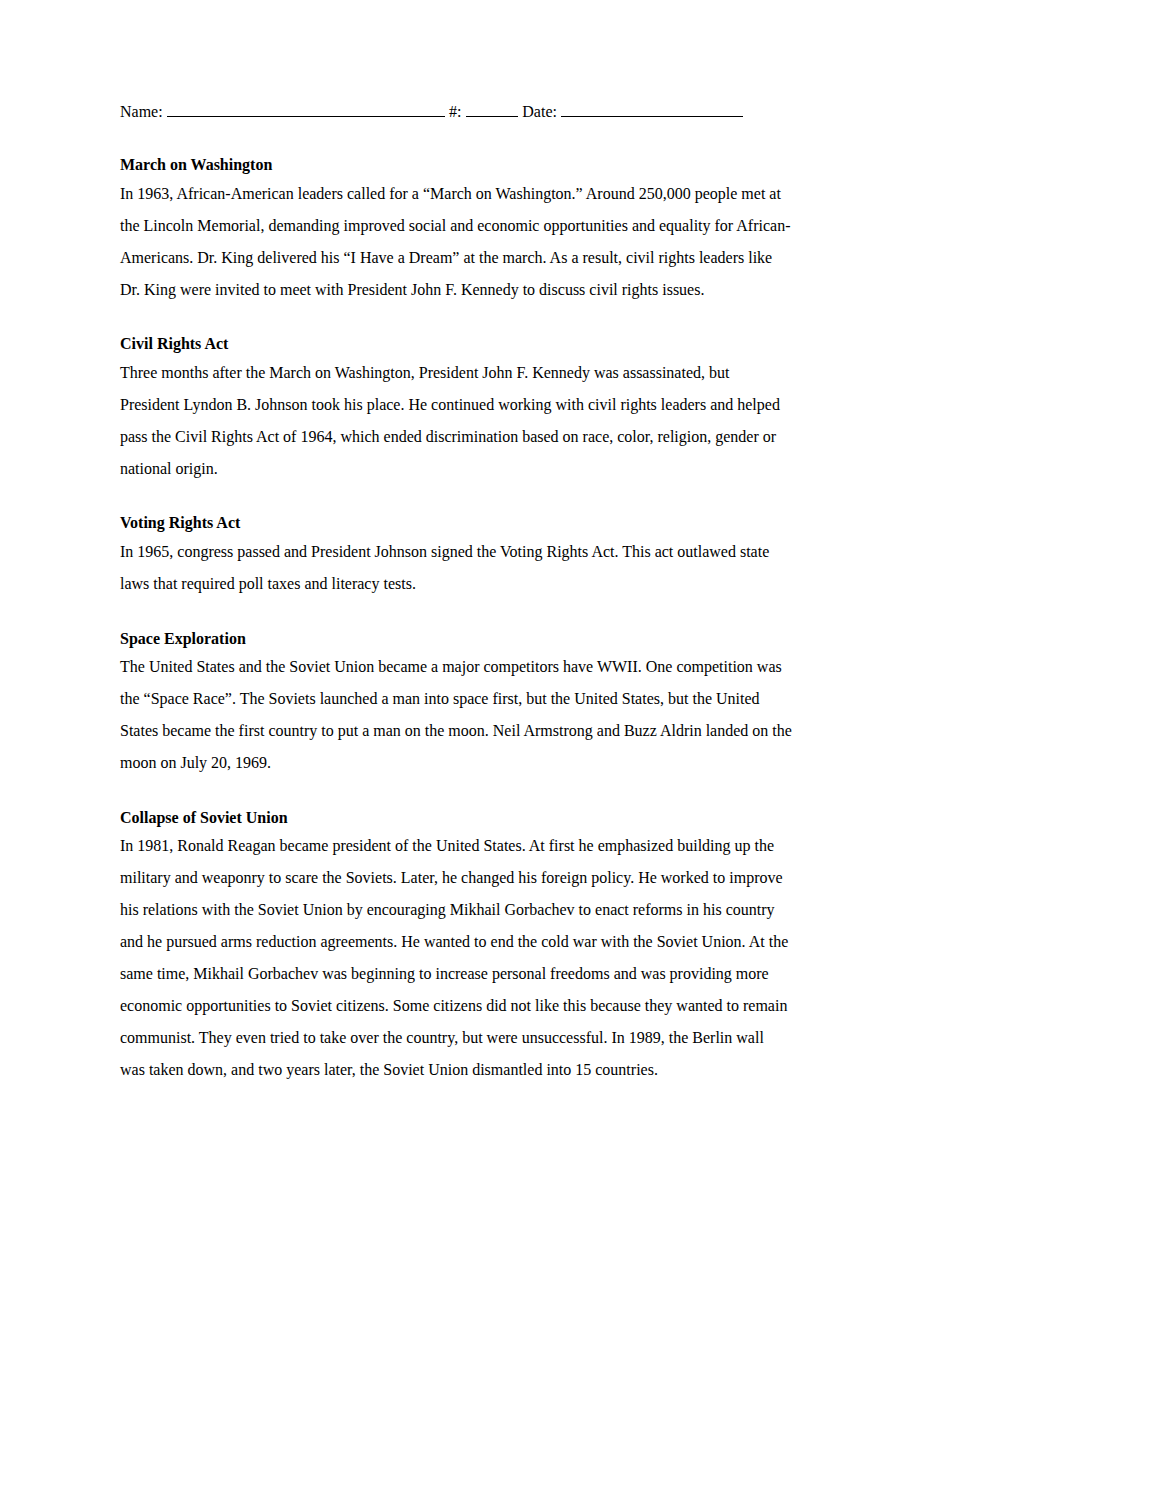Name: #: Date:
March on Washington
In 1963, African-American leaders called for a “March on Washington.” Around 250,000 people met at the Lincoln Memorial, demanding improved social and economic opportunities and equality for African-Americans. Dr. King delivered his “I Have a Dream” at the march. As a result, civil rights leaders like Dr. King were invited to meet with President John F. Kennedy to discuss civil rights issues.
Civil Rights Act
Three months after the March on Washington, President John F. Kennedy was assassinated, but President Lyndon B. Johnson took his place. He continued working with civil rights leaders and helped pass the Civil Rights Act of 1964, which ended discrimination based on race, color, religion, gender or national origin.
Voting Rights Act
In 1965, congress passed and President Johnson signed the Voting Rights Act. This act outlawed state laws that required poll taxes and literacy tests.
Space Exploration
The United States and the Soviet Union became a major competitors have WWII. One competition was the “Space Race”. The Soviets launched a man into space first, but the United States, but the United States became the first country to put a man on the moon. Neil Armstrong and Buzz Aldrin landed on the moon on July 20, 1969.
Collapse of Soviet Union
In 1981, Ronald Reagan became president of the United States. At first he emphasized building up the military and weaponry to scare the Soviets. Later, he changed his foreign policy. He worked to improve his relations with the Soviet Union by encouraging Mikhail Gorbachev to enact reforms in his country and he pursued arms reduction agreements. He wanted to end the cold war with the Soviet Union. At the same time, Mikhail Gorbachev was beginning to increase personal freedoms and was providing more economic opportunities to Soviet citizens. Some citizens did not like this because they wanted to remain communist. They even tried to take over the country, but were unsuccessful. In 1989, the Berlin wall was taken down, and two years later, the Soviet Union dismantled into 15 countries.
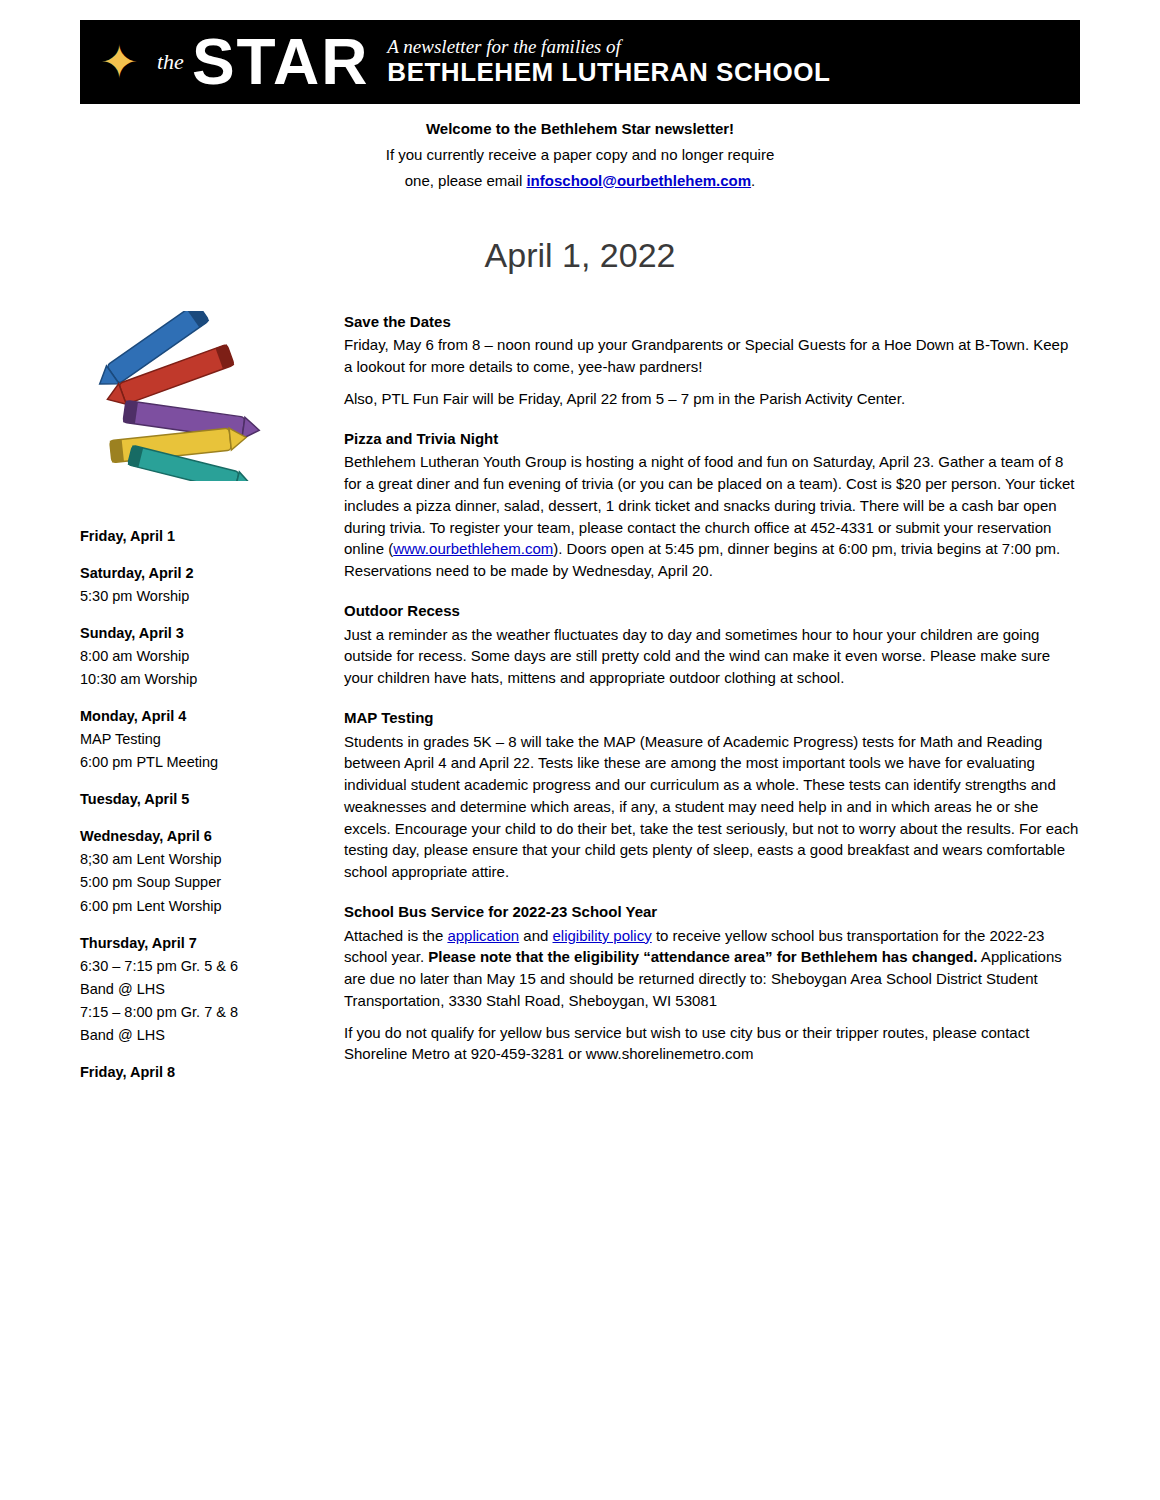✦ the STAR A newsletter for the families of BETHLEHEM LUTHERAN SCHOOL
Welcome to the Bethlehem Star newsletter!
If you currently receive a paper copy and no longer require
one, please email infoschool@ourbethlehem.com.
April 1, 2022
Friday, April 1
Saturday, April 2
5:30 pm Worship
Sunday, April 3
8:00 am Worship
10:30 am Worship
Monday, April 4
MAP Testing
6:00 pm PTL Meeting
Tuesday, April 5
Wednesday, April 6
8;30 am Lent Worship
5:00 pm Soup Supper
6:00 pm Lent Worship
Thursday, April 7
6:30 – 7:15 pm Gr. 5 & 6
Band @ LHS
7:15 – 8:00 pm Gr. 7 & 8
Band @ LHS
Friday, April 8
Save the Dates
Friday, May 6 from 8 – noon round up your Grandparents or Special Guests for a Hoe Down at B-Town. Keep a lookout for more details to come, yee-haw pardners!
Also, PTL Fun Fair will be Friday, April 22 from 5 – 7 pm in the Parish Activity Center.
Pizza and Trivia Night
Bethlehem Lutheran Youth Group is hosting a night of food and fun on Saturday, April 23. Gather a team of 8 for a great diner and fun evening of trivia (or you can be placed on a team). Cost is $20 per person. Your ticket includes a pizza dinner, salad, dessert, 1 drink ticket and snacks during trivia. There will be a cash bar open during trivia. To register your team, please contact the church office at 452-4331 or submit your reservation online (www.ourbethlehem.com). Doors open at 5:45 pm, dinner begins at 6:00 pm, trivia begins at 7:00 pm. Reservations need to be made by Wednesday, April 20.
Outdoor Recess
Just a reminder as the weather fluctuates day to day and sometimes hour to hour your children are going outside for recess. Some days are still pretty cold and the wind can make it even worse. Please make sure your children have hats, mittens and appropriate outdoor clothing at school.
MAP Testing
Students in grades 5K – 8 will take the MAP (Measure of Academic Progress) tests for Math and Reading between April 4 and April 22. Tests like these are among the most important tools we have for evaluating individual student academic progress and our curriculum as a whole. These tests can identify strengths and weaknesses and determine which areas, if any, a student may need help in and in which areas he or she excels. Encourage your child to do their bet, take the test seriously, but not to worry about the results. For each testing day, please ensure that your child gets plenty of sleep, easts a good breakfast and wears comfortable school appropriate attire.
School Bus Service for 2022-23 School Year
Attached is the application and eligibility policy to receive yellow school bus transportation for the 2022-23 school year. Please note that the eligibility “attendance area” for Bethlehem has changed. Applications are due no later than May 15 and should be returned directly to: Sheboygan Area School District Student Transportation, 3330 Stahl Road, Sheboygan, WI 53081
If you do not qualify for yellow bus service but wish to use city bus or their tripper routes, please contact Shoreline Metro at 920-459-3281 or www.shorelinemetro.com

================================

• [PROBLEM DESCRIPTION] In the answer, the entries should be restated verbatim, with all pictures omitted.

• [THE ANSWER]
Name: #: Date:
March on Washington
In 1963, African-American leaders called for a “March on Washington.” Around 250,000 people met at the Lincoln Memorial, demanding improved social and economic opportunities and equality for African-Americans. Dr. King delivered his “I Have a Dream” at the march. As a result, civil rights leaders like Dr. King were invited to meet with President John F. Kennedy to discuss civil rights issues.
Civil Rights Act
Three months after the March on Washington, President John F. Kennedy was assassinated, but President Lyndon B. Johnson took his place. He continued working with civil rights leaders and helped pass the Civil Rights Act of 1964, which ended discrimination based on race, color, religion, gender or national origin.
Voting Rights Act
In 1965, congress passed and President Johnson signed the Voting Rights Act. This act outlawed state laws that required poll taxes and literacy tests.
Space Exploration
The United States and the Soviet Union became a major competitors have WWII. One competition was the “Space Race”. The Soviets launched a man into space first, but the United States, but the United States became the first country to put a man on the moon. Neil Armstrong and Buzz Aldrin landed on the moon on July 20, 1969.
Collapse of Soviet Union
In 1981, Ronald Reagan became president of the United States. At first he emphasized building up the military and weaponry to scare the Soviets. Later, he changed his foreign policy. He worked to improve his relations with the Soviet Union by encouraging Mikhail Gorbachev to enact reforms in his country and he pursued arms reduction agreements. He wanted to end the cold war with the Soviet Union. At the same time, Mikhail Gorbachev was beginning to increase personal freedoms and was providing more economic opportunities to Soviet citizens. Some citizens did not like this because they wanted to remain communist. They even tried to take over the country, but were unsuccessful. In 1989, the Berlin wall was taken down, and two years later, the Soviet Union dismantled into 15 countries.
✦ the STAR A newsletter for the families of BETHLEHEM LUTHERAN SCHOOL
Welcome to the Bethlehem Star newsletter!
If you currently receive a paper copy and no longer require
one, please email infoschool@ourbethlehem.com.
April 1, 2022
Friday, April 1
Saturday, April 2
5:30 pm Worship
Sunday, April 3
8:00 am Worship
10:30 am Worship
Monday, April 4
MAP Testing
6:00 pm PTL Meeting
Tuesday, April 5
Wednesday, April 6
8;30 am Lent Worship
5:00 pm Soup Supper
6:00 pm Lent Worship
Thursday, April 7
6:30 – 7:15 pm Gr. 5 & 6
Band @ LHS
7:15 – 8:00 pm Gr. 7 & 8
Band @ LHS
Friday, April 8
Save the Dates
Friday, May 6 from 8 – noon round up your Grandparents or Special Guests for a Hoe Down at B-Town. Keep a lookout for more details to come, yee-haw pardners!
Also, PTL Fun Fair will be Friday, April 22 from 5 – 7 pm in the Parish Activity Center.
Pizza and Trivia Night
Bethlehem Lutheran Youth Group is hosting a night of food and fun on Saturday, April 23. Gather a team of 8 for a great diner and fun evening of trivia (or you can be placed on a team). Cost is $20 per person. Your ticket includes a pizza dinner, salad, dessert, 1 drink ticket and snacks during trivia. There will be a cash bar open during trivia. To register your team, please contact the church office at 452-4331 or submit your reservation online (www.ourbethlehem.com). Doors open at 5:45 pm, dinner begins at 6:00 pm, trivia begins at 7:00 pm. Reservations need to be made by Wednesday, April 20.
Outdoor Recess
Just a reminder as the weather fluctuates day to day and sometimes hour to hour your children are going outside for recess. Some days are still pretty cold and the wind can make it even worse. Please make sure your children have hats, mittens and appropriate outdoor clothing at school.
MAP Testing
Students in grades 5K – 8 will take the MAP (Measure of Academic Progress) tests for Math and Reading between April 4 and April 22. Tests like these are among the most important tools we have for evaluating individual student academic progress and our curriculum as a whole. These tests can identify strengths and weaknesses and determine which areas, if any, a student may need help in and in which areas he or she excels. Encourage your child to do their bet, take the test seriously, but not to worry about the results. For each testing day, please ensure that your child gets plenty of sleep, easts a good breakfast and wears comfortable school appropriate attire.
School Bus Service for 2022-23 School Year
Attached is the application and eligibility policy to receive yellow school bus transportation for the 2022-23 school year. Please note that the eligibility “attendance area” for Bethlehem has changed. Applications are due no later than May 15 and should be returned directly to: Sheboygan Area School District Student Transportation, 3330 Stahl Road, Sheboygan, WI 53081
If you do not qualify for yellow bus service but wish to use city bus or their tripper routes, please contact Shoreline Metro at 920-459-3281 or www.shorelinemetro.com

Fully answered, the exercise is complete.